Supplied material START

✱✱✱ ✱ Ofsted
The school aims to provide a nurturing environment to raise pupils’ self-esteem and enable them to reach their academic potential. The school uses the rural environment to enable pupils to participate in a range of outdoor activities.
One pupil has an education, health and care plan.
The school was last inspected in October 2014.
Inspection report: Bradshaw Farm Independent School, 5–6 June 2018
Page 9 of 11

Supplied material END

Take the line containing "The school was" as the start and the last line of the data as the end, and reproduce that range exactly.

Answer for the task »
The school was last inspected in October 2014.
Inspection report: Bradshaw Farm Independent School, 5–6 June 2018
Page 9 of 11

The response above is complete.